Excerpts from a dataset:
* * *
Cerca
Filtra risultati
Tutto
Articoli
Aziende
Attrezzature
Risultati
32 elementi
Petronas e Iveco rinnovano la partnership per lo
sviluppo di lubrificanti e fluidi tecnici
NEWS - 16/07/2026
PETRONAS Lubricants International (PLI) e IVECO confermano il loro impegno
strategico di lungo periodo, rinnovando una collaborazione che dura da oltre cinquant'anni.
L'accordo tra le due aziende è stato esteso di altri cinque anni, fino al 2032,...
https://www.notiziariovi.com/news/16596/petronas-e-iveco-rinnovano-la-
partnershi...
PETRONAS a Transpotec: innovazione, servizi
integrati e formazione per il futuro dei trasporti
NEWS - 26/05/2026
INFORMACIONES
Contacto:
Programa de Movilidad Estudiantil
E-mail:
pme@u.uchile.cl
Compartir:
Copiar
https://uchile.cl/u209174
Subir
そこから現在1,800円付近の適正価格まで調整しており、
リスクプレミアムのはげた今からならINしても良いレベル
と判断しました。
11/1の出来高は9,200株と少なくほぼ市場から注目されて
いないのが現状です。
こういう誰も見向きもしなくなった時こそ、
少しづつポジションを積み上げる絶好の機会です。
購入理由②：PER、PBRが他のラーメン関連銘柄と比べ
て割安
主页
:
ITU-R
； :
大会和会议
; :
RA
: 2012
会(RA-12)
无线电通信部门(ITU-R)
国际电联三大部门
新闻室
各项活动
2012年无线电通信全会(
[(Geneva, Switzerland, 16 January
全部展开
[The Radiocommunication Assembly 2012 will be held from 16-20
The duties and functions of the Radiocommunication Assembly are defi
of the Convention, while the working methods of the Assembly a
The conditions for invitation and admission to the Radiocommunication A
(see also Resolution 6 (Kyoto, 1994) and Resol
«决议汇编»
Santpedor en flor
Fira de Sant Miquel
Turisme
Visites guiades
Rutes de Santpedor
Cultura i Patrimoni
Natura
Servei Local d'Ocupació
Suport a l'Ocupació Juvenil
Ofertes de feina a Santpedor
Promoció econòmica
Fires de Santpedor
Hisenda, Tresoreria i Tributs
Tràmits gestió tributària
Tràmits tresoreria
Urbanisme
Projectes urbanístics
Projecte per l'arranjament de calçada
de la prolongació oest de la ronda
* * *
# WHAT YOU NEED TO DO
The response must restate every entry word for word.

# ANSWER FOR THIS EXERCISE
Cerca
Filtra risultati
Tutto
Articoli
Aziende
Attrezzature
Risultati
32 elementi
Petronas e Iveco rinnovano la partnership per lo
sviluppo di lubrificanti e fluidi tecnici
NEWS - 16/07/2026
PETRONAS Lubricants International (PLI) e IVECO confermano il loro impegno
strategico di lungo periodo, rinnovando una collaborazione che dura da oltre cinquant'anni.
L'accordo tra le due aziende è stato esteso di altri cinque anni, fino al 2032,...
https://www.notiziariovi.com/news/16596/petronas-e-iveco-rinnovano-la-
partnershi...
PETRONAS a Transpotec: innovazione, servizi
integrati e formazione per il futuro dei trasporti
NEWS - 26/05/2026
INFORMACIONES
Contacto:
Programa de Movilidad Estudiantil
E-mail:
pme@u.uchile.cl
Compartir:
Copiar
https://uchile.cl/u209174
Subir
そこから現在1,800円付近の適正価格まで調整しており、
リスクプレミアムのはげた今からならINしても良いレベル
と判断しました。
11/1の出来高は9,200株と少なくほぼ市場から注目されて
いないのが現状です。
こういう誰も見向きもしなくなった時こそ、
少しづつポジションを積み上げる絶好の機会です。
購入理由②：PER、PBRが他のラーメン関連銘柄と比べ
て割安
主页
:
ITU-R
； :
大会和会议
; :
RA
: 2012
会(RA-12)
无线电通信部门(ITU-R)
国际电联三大部门
新闻室
各项活动
2012年无线电通信全会(
[(Geneva, Switzerland, 16 January
全部展开
[The Radiocommunication Assembly 2012 will be held from 16-20
The duties and functions of the Radiocommunication Assembly are defi
of the Convention, while the working methods of the Assembly a
The conditions for invitation and admission to the Radiocommunication A
(see also Resolution 6 (Kyoto, 1994) and Resol
«决议汇编»
Santpedor en flor
Fira de Sant Miquel
Turisme
Visites guiades
Rutes de Santpedor
Cultura i Patrimoni
Natura
Servei Local d'Ocupació
Suport a l'Ocupació Juvenil
Ofertes de feina a Santpedor
Promoció econòmica
Fires de Santpedor
Hisenda, Tresoreria i Tributs
Tràmits gestió tributària
Tràmits tresoreria
Urbanisme
Projectes urbanístics
Projecte per l'arranjament de calçada
de la prolongació oest de la ronda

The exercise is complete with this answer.